§ **TEXT FOR ANALYSIS**:
################

After the movies, there will be a party each night — Friday at the Park Bar and Saturday at Cass Cafe. Tickets and program information are available here.

After the jump, more details about the Detroit BFF.For the first time in its nine-year history, the Bicycle Film Festival will stop in Detroit for two days of films, parties, and fun all centered around bike culture. On July 17th and 18th, the BFF will show 40 shorts and two feature films at the Marlene Boll Theatre, located at 1401 Broadway in Downtown Detroit.

The Bicycle Film Festival is a cultural phenomenon like no other. Originating in New York City, The Bicycle Film Festival is the earliest voice of one of the most powerful and culturally relevant movements of the past decade — the urban bike movement. The BFF brings many communities together — both culturally (fashion, music and art) and between different genres within the cycling community (track bikes, BMX and road cycling).

################

§ **INSTRUCTION 1**: Reproduce the entries below line for line, keeping every word, symbol and line break unchanged.

################

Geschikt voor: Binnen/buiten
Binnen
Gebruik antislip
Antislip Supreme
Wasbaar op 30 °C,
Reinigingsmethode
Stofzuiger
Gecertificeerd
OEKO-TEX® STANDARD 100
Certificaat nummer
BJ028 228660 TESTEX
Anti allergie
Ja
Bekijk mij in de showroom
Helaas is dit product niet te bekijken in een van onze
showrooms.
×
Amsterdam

################

§ **INSTRUCTION 2**: In the text on the Detroit Bicycle Film Festival, at which theater will the films be shown?

§ **FINAL ANSWER 1**:
Geschikt voor: Binnen/buiten
Binnen
Gebruik antislip
Antislip Supreme
Wasbaar op 30 °C,
Reinigingsmethode
Stofzuiger
Gecertificeerd
OEKO-TEX® STANDARD 100
Certificaat nummer
BJ028 228660 TESTEX
Anti allergie
Ja
Bekijk mij in de showroom
Helaas is dit product niet te bekijken in een van onze
showrooms.
×
Amsterdam

§ **FINAL ANSWER 2**: The Marlene Boll Theatre, at 1401 Broadway in Downtown Detroit.